5. Commonhold Conversion
The endgame - abolishing leasehold entirely and achieving collective freehold ownership under the new Reform Act.
Right to Manage gives us control. Commonhold gives us ownership.
Commonhold is a form of freehold ownership designed for multi-unit buildings. Instead of leases with ground rent and service charges, each unit owns:
- 100% freehold interest in their flat
- Proportional share in the common parts (hallways, roof, structure)
- Voting rights in the Commonhold Association (the residents' corporation)
There are no landlords, no ground rent, and no lease decay. The building is collectively owned and governed by the people who live in it.
Why Commonhold Was Broken (Until 2026)
The UK introduced commonhold in 2002, but it failed spectacularly because:
- 100% unanimous consent was required - One holdout could block conversion
- Mortgage lenders refused to recognise it - Made flats unmortgageable
- No forced buyout mechanism - Freeholders could refuse to sell
As a result, only 20 commonhold buildings exist in the entire UK.
The Leasehold and Commonhold Reform Bill (currently in Parliament) fixes all three problems:
- 50% majority rule for conversion (down from 100%)
- Mandatory lender acceptance - Banks must treat commonhold as equivalent to freehold
- Statutory buyout right - Freeholders can be compelled to sell at capped rates
Legislative Timeline
The Reform Bill is expected to receive Royal Assent in late 2026, with commonhold conversion rights taking effect in 2027.
The Conversion Pathway
For a 15-unit building already under RTM, commonhold conversion has two steps:
Step 1: Freehold Acquisition
The RTM company exercises its statutory right to purchase the freehold from Southern Housing. Because our ground rent is peppercorn (£0), the freehold has almost no market value. Estimated cost: £15,500 – £35,000 for the entire building, or £1,000 – £2,300 per household.
Step 2: Commonhold Conversion Vote
Once the freehold is owned by the RTM company, the leaseholders vote (8 out of 15 required for 50% majority) to dissolve the RTM structure and convert to a Commonhold Association.
The leases are extinguished. Each household receives a freehold title to their unit and a membership share in the Commonhold Association.
Conversion Action Plan
Stage 4: Commonhold
Why spend ~£2,000 to buy the Freehold? (The ROI)
If Right to Manage (Step 1) already gives us control of the budget and the contractors, why should we spend an estimated £1,000–£2,300 per flat to convert to Commonhold?

**Exercise set**:
1) Return the passage of the commonhold conversion text word for word, starting at "The UK introduced" and ending at "effect in 2027.".
2) Carry the commonhold conversion text forward from its last sentence.
The data that comes next is separate material, unrelated to the commonhold conversion text.

**Extracted information**:
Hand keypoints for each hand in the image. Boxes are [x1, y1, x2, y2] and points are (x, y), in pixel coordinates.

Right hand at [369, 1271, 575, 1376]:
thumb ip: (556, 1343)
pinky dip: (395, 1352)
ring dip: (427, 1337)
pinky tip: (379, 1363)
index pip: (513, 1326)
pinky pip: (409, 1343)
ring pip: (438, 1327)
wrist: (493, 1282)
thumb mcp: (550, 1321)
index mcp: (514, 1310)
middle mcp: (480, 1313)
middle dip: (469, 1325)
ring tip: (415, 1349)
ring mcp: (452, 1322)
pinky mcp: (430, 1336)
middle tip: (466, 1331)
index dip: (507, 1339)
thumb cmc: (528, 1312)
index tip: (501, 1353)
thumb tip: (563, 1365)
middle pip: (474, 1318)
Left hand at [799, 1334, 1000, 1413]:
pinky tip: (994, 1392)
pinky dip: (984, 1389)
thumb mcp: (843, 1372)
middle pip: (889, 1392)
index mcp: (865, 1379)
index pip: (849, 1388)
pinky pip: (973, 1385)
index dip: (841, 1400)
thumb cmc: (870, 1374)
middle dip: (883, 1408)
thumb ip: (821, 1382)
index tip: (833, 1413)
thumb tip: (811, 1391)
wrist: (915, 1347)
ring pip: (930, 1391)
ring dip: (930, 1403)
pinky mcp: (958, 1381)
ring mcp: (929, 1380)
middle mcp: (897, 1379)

**Results in order**:
1)
The UK introduced commonhold in 2002, but it failed spectacularly because:
- 100% unanimous consent was required - One holdout could block conversion
- Mortgage lenders refused to recognise it - Made flats unmortgageable
- No forced buyout mechanism - Freeholders could refuse to sell
As a result, only 20 commonhold buildings exist in the entire UK.
The Leasehold and Commonhold Reform Bill (currently in Parliament) fixes all three problems:
- 50% majority rule for conversion (down from 100%)
- Mandatory lender acceptance - Banks must treat commonhold as equivalent to freehold
- Statutory buyout right - Freeholders can be compelled to sell at capped rates
Legislative Timeline
The Reform Bill is expected to receive Royal Assent in late 2026, with commonhold conversion rights taking effect in 2027.

2)
Because RTM fixes the management, but Commonhold fixes the asset. Here is exactly what that one-time payment buys you:
1. Instant Equity and Zero Depreciation
A lease is fundamentally a wasting asset—a very long, very expensive rental agreement. As the years tick down, the value drops.
- By converting to Commonhold, your lease is destroyed and replaced with a permanent Freehold Title. The countdown clock is smashed.
- Freehold/Commonhold properties typically command a 10% to 30% premium over equivalent leasehold flats because buyers are desperate to avoid housing associations. A 10% bump on a £400,000 flat is £40,000 in equity. You are paying £2k to unlock £40k.
2. The End of the Conveyancing Nightmare
Leasehold conveyancing is notoriously glacial because solicitors have to request "Management Information Packs" (LPE1 forms), Deeds of Covenant, and Notices of Transfer from housing associations like Southern, who often take weeks to reply and charge excessive fees for the privilege.
- The Commonhold Fix: Under the new legislation, all of this is replaced by a single statutory document—the Commonhold Unit Information Certificate (CUIC). By law, this must be provided within 14 days and the fee is legally capped at £50. Buying and selling becomes radically faster and cheaper.
Hi! Alex here! It took me 9 whole months of couch surfing to move in here! Lets make sure that next time it'll only be 2 weeks! Did I mention I hate leaseholds?
3. Absolute Freedom (Alterations & Subletting)
Under our current leases, Southern Housing dictates what you can do inside your own home.
- No more "Licence to Alter": Want to knock down an internal non-structural wall or change your layout? In a leasehold, you have to beg Southern for permission and pay them hundreds of pounds for a "Licence to Alter." In Commonhold, it's your freehold. You just do it.
- Freedom to Rent at Will: You no longer need to seek permission, pay sub-letting registration fees, or navigate restrictive lease clauses just to rent out your own property.
4. Drastically Cheaper Than a Lease Extension
Eventually, every leaseholder has to extend their lease or their property becomes unmortgageable. A statutory lease extension can easily cost between £5,000 and £20,000+ per flat in premiums and legal fees. Paying ~£2k now buys the freehold outright, meaning you will never have to pay for a lease extension again.
5. The Abolition of Forfeiture
In the leasehold system, the landlord holds a medieval trump card: "Lease Forfeiture." If you withhold service charges due to a genuine dispute, Southern Housing can legally threaten to seize your entire flat over a £350 debt. Commonhold completely abolishes forfeiture, replacing it with a modern, court-oversighted debt recovery system. No housing association can ever threaten to take your home again.